## What is needed
Type the records that follow again exactly as written, but drop the pictures.
____
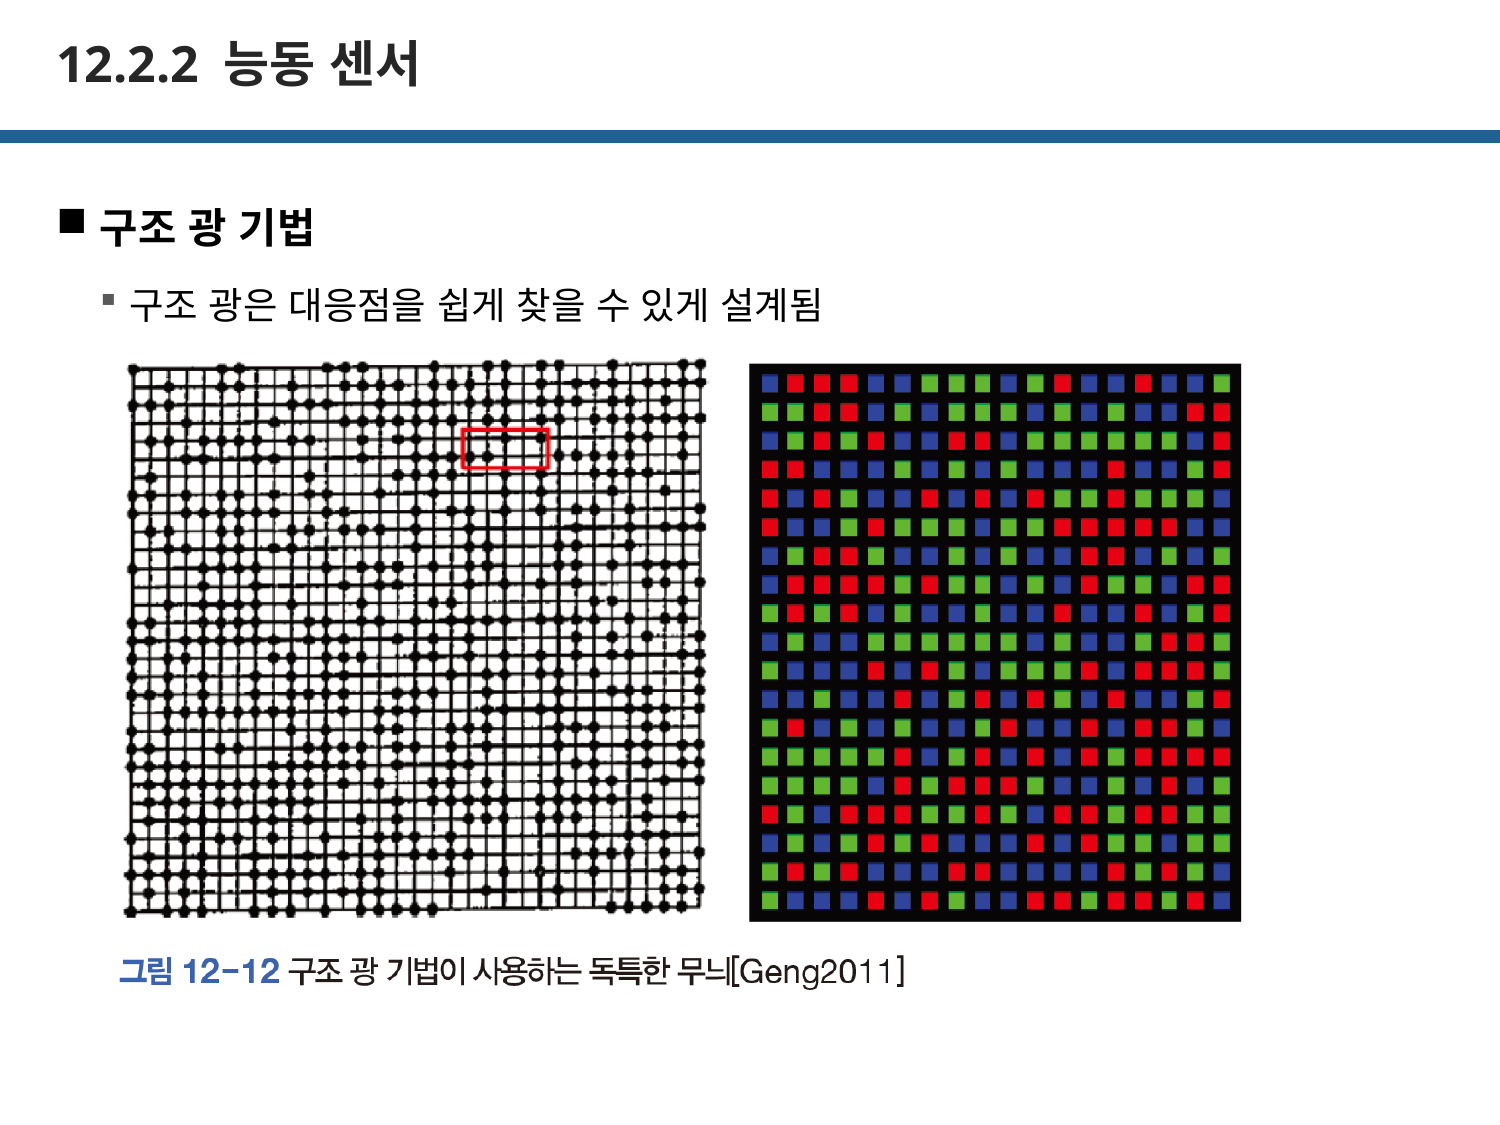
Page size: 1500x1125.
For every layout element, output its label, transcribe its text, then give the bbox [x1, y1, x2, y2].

picture [111, 349, 1247, 994]
title 12.2.2 능동 센서 [41, 17, 1282, 108]
list 구조 광 기법 구조 광은 대응점을 쉽게 찾을 수 있게 설계됨 [41, 169, 1459, 1067]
____
## Response box
Page size: 1500x1125.
For every layout element, output its label, transcribe its text, then give the bbox [x1, y1, x2, y2].

picture [111, 349, 1247, 994]
title 12.2.2 능동 센서 [41, 17, 1282, 108]
list 구조 광 기법 구조 광은 대응점을 쉽게 찾을 수 있게 설계됨 [41, 169, 1459, 1067]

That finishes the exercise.